Ketamine is not a new drug. It was developed in 1962 by Parke-Davis and is used as an anesthetic in human and veterinary medicine, usually in combination with another sedative drug. It has been used for several decades as a recreational drug under nicknames such as “Special K,” “K” or “Ket.” It makes users feel disassociated or disconnected from their body and can cause hallucinations. The user can feel sleepy, sluggish, confused or clumsy. They may babble, appear drunk, or have trouble remembering who they are.

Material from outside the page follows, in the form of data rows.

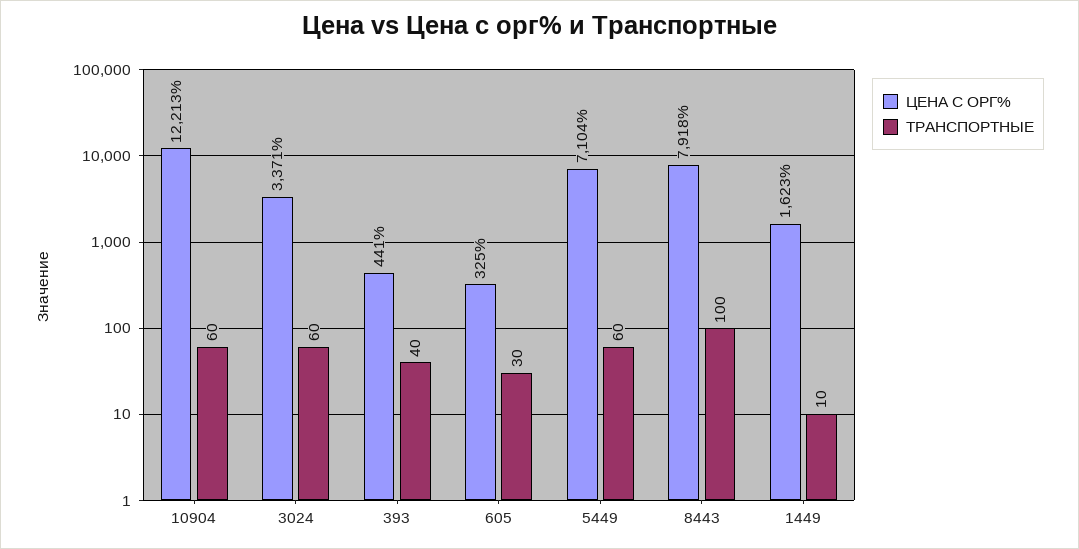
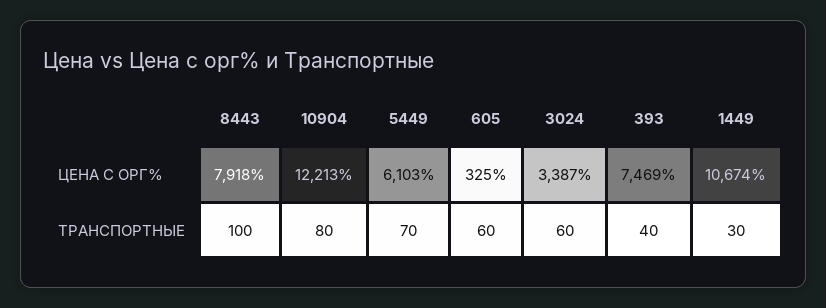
  {
    "ЦЕНА С ОРГ%": {
      "10904": 12213,
-     "3024": 3371,
+     "3024": 3387,
-     "393": 441,
+     "393": 7469,
      "605": 325,
-     "5449": 7104,
+     "5449": 6103,
      "8443": 7918,
-     "1449": 1623
+     "1449": 10674
    },
    "ТРАНСПОРТНЫЕ": {
-     "10904": 60,
+     "10904": 80,
      "3024": 60,
      "393": 40,
-     "605": 30,
+     "605": 60,
-     "5449": 60,
+     "5449": 70,
      "8443": 100,
-     "1449": 10
+     "1449": 30
    }
  }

It comes as a clear liquid and a white or off-white powder. It can be injected, mixed in a drink as a date-rape drug or sprinkled on tobacco or marijuana and smoked. It is virtually tasteless and causes a person to become disoriented, confused, suggestible, easily manipulated and compliant.
The victim is usually compliant, suggestible, and shows no overt resistance. As a result they can be easily led into a private setting and usually do not resist whatever is done to them. When given in a sufficient dose the victim has no memory of what happened. On the street this period of dissociated amnesia is called ‘being stuck in the K hole.’
The K-hole state can mimic catatonic schizophrenia, out-of-body experiences or near-death experiences. Since it is an anesthetic drug, ketamine could cause vomiting with its use. And “eating or drinking before taking the drug increases the risk of choking on one’s own vomit.” It is addictive, classified as a Schedule III drug by the DEA. Taken with other sedating drugs like alcohol, the effects of slowing or shutting down the central nervous system are increased. It is possible to overdose on it.
The 2014 Global Synthetic Drugs Assessment reported that ketamine is widely misused in East and South-East Asia; more than in the Americas and Europe. “Extensive ketamine use has also been reported in Brunei Darussalam, India, Myanmar and Singapore.” Between 2008 and 2011, 60% of global ketamine seizures occurred in mainland China and Hong Kong.
In “A Word to the Wise About Ketamine,” Alan Schatzberg noted that the data on ketamine as an antidepressant is still relatively limited. He said that without more data on what ketamine can do clinically, and knowing it can be a drug of abuse, “it is difficult to argue that patients should receive an acute trial of ketamine for refractory depression.” Waiting until there was greater understanding about its effects and risks was his recommendation. Although the recent studies are exciting and open up new avenues for depression research, “until we know more, clinicians should be wary about embarking on a slippery ketamine slope.”
The almost unbridled enthusiasm over the potential of ketamine to treat depression needs to be reined in. We don’t want to find ourselves “falling down the k-hole” instead of exploring ketamine’s potential to treat depression.